OhDearGodLookAtThisMess · 23/03/2019 07:14

Yellowfish, Is being "managed out" much better than being officially excluded through the proper channels? Apart from being more deceitful and shady, I mean.

Isleepinahedgefund · 23/03/2019 07:18

Please report this to the board of Governors. It would be eye opening for them. It's not so much the stupid rota idea that I'd want to hear about as a Governor, but the teacher's reaction to your concerns that basically it was too inconvenient to change it as the other boy had been told it was happening already, and the SLT backing this up. It's so far away from everything the school environment/primary education should be for a child.

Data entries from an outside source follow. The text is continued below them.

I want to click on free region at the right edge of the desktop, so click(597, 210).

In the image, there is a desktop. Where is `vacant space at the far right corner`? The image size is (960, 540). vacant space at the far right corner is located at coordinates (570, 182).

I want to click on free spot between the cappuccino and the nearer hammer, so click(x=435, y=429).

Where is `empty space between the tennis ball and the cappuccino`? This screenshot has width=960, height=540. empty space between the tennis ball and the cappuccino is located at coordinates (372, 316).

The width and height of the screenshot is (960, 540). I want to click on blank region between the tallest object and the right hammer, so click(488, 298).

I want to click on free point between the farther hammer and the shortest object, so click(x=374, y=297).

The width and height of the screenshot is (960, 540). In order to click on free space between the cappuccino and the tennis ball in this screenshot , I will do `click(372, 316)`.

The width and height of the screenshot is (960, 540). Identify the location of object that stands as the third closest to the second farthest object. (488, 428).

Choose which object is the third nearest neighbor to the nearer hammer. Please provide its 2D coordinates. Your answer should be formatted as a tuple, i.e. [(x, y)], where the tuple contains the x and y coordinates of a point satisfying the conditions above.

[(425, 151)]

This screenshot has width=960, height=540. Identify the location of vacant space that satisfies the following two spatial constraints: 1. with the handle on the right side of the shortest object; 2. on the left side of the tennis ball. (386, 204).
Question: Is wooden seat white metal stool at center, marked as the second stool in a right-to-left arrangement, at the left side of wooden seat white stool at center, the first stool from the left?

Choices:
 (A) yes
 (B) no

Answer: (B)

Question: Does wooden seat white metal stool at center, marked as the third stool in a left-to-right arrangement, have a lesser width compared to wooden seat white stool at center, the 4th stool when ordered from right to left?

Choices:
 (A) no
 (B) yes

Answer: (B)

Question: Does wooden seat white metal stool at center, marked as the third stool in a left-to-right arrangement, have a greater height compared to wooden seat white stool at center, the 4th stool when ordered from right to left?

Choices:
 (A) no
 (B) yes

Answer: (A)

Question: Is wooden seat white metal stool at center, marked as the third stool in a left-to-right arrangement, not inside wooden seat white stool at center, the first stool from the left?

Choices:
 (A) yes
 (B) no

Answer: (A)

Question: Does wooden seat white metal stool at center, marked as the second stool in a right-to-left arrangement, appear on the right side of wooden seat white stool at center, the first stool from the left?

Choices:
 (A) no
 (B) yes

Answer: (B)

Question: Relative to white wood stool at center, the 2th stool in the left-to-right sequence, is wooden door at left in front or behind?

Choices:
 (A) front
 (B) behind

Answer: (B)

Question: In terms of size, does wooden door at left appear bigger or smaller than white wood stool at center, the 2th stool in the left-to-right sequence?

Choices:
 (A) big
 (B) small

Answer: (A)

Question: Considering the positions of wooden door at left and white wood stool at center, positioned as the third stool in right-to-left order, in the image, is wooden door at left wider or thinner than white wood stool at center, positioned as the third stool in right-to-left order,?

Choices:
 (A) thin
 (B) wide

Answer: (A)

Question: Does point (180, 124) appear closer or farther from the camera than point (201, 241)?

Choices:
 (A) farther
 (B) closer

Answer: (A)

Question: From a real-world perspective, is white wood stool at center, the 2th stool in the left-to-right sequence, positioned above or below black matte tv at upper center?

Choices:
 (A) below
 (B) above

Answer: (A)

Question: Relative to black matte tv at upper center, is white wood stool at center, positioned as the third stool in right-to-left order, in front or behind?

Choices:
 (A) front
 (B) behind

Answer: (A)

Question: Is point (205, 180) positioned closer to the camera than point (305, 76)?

Interesting that all parties were aggrieved here, even the other child's mother, so the school are completely failing to do any kind of joined up approach to managing the behaviour and just doing what's going to get them a quiet life.

I've been horrified by threads I've read concerning children being used as unpaid TAs in the classroom/playground, and now when I do classroom or school visits it's something I specifically look out for. I know schools are cash strapped and unfortunately that in real terms means more staff because staff are the most expensive bit of running a school, but this sort of thing is the worst possibly solution to that problem.

Fortunately not seen it happen so far.

anniehm · 23/03/2019 07:45

I would suggest giving it time before you disrupt your dc's education. The parent of the problem child isn't pushing for friendship even so it does sound like a class teacher trying to defuse an awkward situation with a demanding child (I still suspect autistic traits as they mask very well) whose parent is on board. In fact I would encourage your dc to invite the boy to join them playing football or other games as some kids are not good at joining a group unless specifically invited.

My dd is autistic and she still can't go up to people easily and just talk despite £££ of therapy, medication and being an adult but she has learned coping mechanisms and has friends through joint interests eg orchestra that she drinks with afterwards. She was that kid throwing a tantrum because the girl she had fixated on for friendship had found another friend/thing to do - but when we moved, her much larger new school had amazing empathetic kids who invited her to play, no teacher involvement but they seemed to understand they needed to include her.